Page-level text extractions
::::::::::
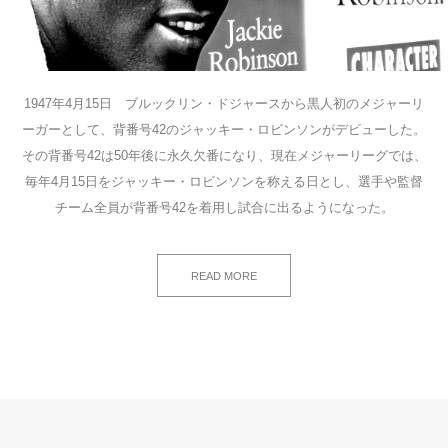
1947年4月15日 ブルックリン・ドジャースから黒人初のメジャーリ
ーガーとして、背番号42のジャッキー・ロビンソンがデビューした。
その背番号42は50年後に永久欠番になり、現在メジャーリーグでは、
毎年4月15日をジャッキー・ロビンソンを称える日とし、選手や監督
チーム全員が背番号42を着用し試合に出るようになった。
READ MORE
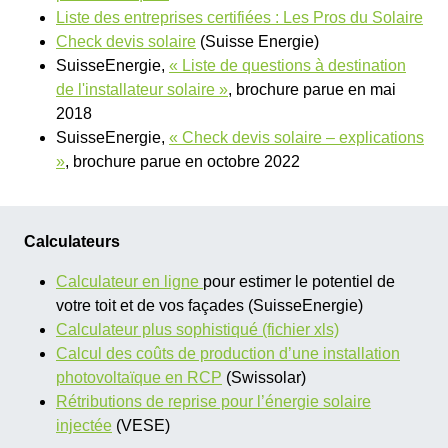
Liste des entreprises certifiées : Les Pros du Solaire
Check devis solaire
(Suisse Energie)
SuisseEnergie,
« Liste de questions à destination
de l'installateur solaire »
, brochure parue en mai
2018
SuisseEnergie,
« Check devis solaire – explications
»
, brochure parue en octobre 2022
Calculateurs
Calculateur en ligne
pour estimer le potentiel de
votre toit et de vos façades (SuisseEnergie)
Calculateur plus sophistiqué (fichier xls)
Calcul des coûts de production d’une installation
photovoltaïque en RCP
(Swissolar)
Rétributions de reprise pour l’énergie solaire
injectée
(VESE)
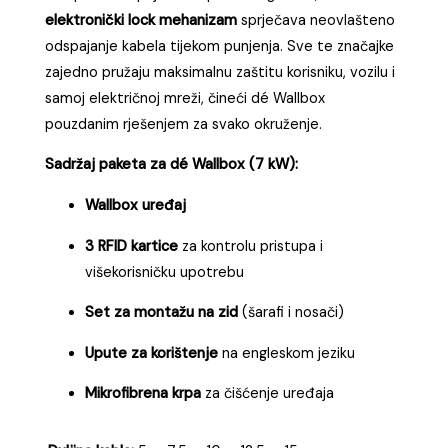
elektronički lock mehanizam
sprječava neovlašteno
odspajanje kabela tijekom punjenja. Sve te značajke
zajedno pružaju maksimalnu zaštitu korisniku, vozilu i
samoj električnoj mreži, čineći dé Wallbox
pouzdanim rješenjem za svako okruženje.
Sadržaj paketa za dé Wallbox (7 kW):
Wallbox uređaj
3 RFID kartice
za kontrolu pristupa i
višekorisničku upotrebu
Set za montažu na zid
(šarafi i nosači)
Upute za korištenje
na engleskom jeziku
Mikrofibrena krpa
za čišćenje uređaja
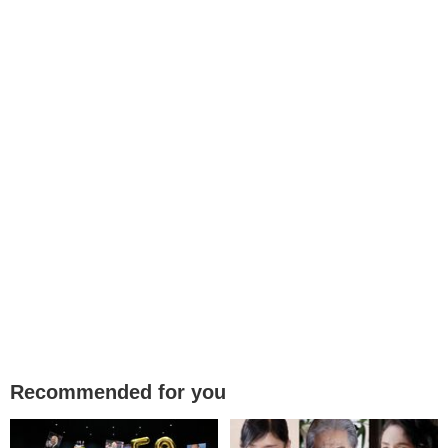
Recommended for you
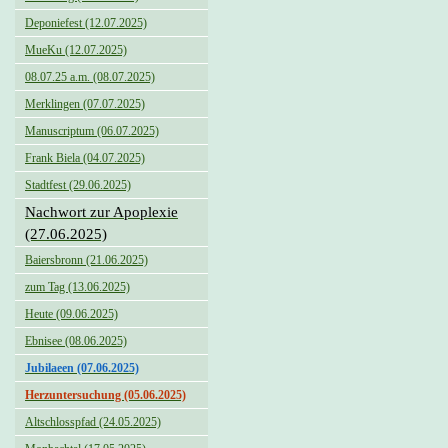
Deponiefest (12.07.2025)
MueKu (12.07.2025)
08.07.25 a.m. (08.07.2025)
Merklingen (07.07.2025)
Manuscriptum (06.07.2025)
Frank Biela (04.07.2025)
Stadtfest (29.06.2025)
Nachwort zur Apoplexie
(27.06.2025)
Baiersbronn (21.06.2025)
zum Tag (13.06.2025)
Heute (09.06.2025)
Ebnisee (08.06.2025)
Jubilaeen (07.06.2025)
Herzuntersuchung (05.06.2025)
Altschlosspfad (24.05.2025)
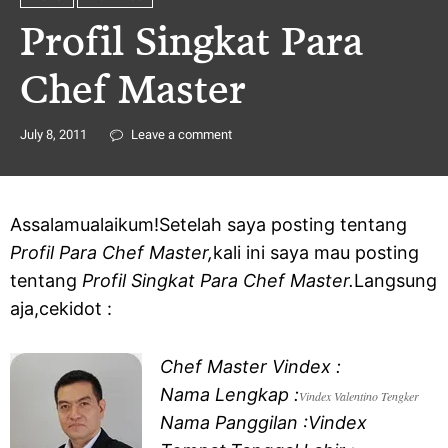
Profil Singkat Para
Chef Master
July 8, 2011
Leave a comment
Assalamualaikum!Setelah saya posting tentang
Profil Para Chef Master,
kali ini saya mau posting
tentang
Profil Singkat Para Chef Master.
Langsung
aja,cekidot :
Chef Master Vindex :
Nama Lengkap :
Vindex Valentino Tengker
Nama Panggilan :Vindex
::::::::::
Try it:
When you give the entries again, keep them exact and omit any picture they contain.

Answer box:
1947年4月15日 ブルックリン・ドジャースから黒人初のメジャーリ
ーガーとして、背番号42のジャッキー・ロビンソンがデビューした。
その背番号42は50年後に永久欠番になり、現在メジャーリーグでは、
毎年4月15日をジャッキー・ロビンソンを称える日とし、選手や監督
チーム全員が背番号42を着用し試合に出るようになった。
READ MORE
Liste des entreprises certifiées : Les Pros du Solaire
Check devis solaire
(Suisse Energie)
SuisseEnergie,
« Liste de questions à destination
de l'installateur solaire »
, brochure parue en mai
2018
SuisseEnergie,
« Check devis solaire – explications
»
, brochure parue en octobre 2022
Calculateurs
Calculateur en ligne
pour estimer le potentiel de
votre toit et de vos façades (SuisseEnergie)
Calculateur plus sophistiqué (fichier xls)
Calcul des coûts de production d’une installation
photovoltaïque en RCP
(Swissolar)
Rétributions de reprise pour l’énergie solaire
injectée
(VESE)
elektronički lock mehanizam
sprječava neovlašteno
odspajanje kabela tijekom punjenja. Sve te značajke
zajedno pružaju maksimalnu zaštitu korisniku, vozilu i
samoj električnoj mreži, čineći dé Wallbox
pouzdanim rješenjem za svako okruženje.
Sadržaj paketa za dé Wallbox (7 kW):
Wallbox uređaj
3 RFID kartice
za kontrolu pristupa i
višekorisničku upotrebu
Set za montažu na zid
(šarafi i nosači)
Upute za korištenje
na engleskom jeziku
Mikrofibrena krpa
za čišćenje uređaja
Recommended for you
Deponiefest (12.07.2025)
MueKu (12.07.2025)
08.07.25 a.m. (08.07.2025)
Merklingen (07.07.2025)
Manuscriptum (06.07.2025)
Frank Biela (04.07.2025)
Stadtfest (29.06.2025)
Nachwort zur Apoplexie
(27.06.2025)
Baiersbronn (21.06.2025)
zum Tag (13.06.2025)
Heute (09.06.2025)
Ebnisee (08.06.2025)
Jubilaeen (07.06.2025)
Herzuntersuchung (05.06.2025)
Altschlosspfad (24.05.2025)
Profil Singkat Para
Chef Master
July 8, 2011
Leave a comment
Assalamualaikum!Setelah saya posting tentang
Profil Para Chef Master,
kali ini saya mau posting
tentang
Profil Singkat Para Chef Master.
Langsung
aja,cekidot :
Chef Master Vindex :
Nama Lengkap :
Vindex Valentino Tengker
Nama Panggilan :Vindex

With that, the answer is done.